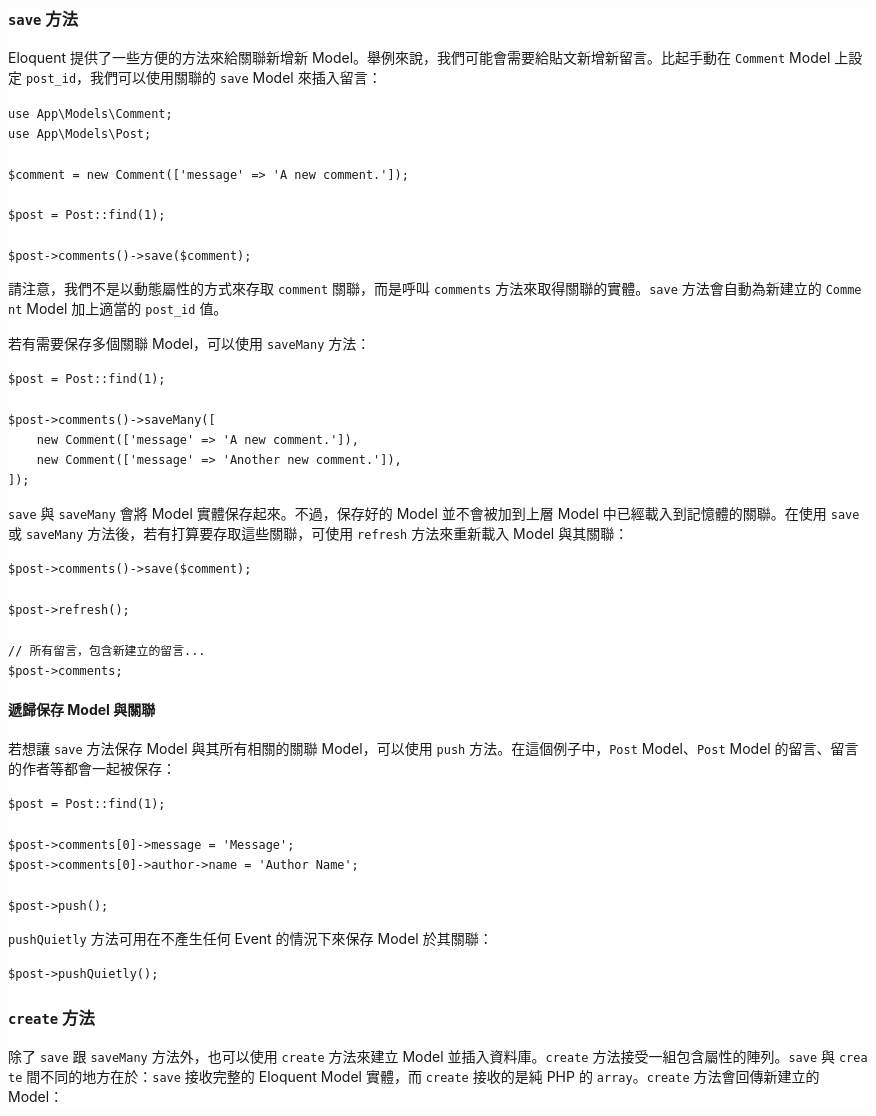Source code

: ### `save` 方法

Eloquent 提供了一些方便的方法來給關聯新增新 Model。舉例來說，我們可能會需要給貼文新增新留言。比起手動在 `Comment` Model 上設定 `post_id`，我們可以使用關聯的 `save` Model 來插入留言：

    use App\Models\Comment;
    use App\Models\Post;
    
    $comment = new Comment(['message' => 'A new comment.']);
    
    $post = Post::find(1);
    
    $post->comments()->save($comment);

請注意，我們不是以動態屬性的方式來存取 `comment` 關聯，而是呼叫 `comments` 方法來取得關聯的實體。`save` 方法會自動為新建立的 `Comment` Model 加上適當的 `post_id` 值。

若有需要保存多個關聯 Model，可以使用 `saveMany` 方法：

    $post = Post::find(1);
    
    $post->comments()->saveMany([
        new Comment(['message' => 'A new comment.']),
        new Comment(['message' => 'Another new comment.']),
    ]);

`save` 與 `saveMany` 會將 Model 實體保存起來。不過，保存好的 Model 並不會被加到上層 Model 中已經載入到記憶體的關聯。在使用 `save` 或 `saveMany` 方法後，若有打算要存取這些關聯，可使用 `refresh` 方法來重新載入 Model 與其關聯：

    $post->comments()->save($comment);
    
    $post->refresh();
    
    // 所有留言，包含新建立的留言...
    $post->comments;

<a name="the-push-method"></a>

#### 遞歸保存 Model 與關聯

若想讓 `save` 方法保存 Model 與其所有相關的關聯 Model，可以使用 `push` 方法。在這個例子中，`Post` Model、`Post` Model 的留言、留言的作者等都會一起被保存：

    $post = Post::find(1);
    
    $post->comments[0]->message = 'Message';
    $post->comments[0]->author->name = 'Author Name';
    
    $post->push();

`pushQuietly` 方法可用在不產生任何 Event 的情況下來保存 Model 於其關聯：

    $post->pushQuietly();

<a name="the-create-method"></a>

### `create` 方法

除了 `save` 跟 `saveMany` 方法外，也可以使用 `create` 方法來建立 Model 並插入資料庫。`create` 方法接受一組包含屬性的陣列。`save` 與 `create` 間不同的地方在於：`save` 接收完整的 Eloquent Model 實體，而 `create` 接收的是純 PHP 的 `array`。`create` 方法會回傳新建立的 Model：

**EXERCISE DETAILS**
Scan each line of the entries above for the word "pushQuietly" and report how many lines contain it, with nothing else.

**RESPONSE TO THIS TASK**
2